AIM OF THE TASK
Count the lines below that contain the string "lung" and report only that number.

DATA FOR THE TASK
☆ ☆ ☆ ☆ ☆ ☆ ☆
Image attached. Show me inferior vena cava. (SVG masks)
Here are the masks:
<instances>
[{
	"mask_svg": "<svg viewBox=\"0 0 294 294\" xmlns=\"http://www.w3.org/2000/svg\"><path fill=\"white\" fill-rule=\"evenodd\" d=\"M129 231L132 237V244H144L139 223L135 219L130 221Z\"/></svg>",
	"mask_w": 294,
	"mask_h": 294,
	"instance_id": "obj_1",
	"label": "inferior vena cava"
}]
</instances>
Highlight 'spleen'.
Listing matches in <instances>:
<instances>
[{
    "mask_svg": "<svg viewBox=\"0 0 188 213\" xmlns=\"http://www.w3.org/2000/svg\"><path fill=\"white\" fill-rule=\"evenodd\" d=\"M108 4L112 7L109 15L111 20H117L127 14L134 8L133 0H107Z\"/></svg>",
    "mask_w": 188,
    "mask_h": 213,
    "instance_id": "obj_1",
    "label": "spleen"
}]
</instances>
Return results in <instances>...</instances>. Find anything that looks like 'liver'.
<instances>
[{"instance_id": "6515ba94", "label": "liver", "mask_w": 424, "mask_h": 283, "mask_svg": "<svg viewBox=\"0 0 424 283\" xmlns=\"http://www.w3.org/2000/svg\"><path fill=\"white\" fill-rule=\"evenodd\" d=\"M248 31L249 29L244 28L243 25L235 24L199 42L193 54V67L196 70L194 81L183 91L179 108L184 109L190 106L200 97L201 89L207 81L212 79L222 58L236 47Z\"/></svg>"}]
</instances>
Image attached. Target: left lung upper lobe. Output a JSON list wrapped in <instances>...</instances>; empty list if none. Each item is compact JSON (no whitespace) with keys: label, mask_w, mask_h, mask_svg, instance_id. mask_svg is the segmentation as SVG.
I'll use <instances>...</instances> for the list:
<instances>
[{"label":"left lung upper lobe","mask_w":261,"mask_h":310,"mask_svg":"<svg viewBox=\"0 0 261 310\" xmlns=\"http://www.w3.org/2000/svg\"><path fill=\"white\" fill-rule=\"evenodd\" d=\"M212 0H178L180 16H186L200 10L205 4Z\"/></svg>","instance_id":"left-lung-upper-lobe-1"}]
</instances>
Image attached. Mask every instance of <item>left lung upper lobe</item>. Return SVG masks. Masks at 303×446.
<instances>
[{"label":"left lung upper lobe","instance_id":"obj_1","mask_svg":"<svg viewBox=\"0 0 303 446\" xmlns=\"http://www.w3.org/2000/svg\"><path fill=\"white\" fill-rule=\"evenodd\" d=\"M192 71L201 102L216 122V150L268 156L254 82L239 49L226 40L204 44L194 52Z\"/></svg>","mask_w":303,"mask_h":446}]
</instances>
☆ ☆ ☆ ☆ ☆ ☆ ☆
COMPLETED EXERCISE
4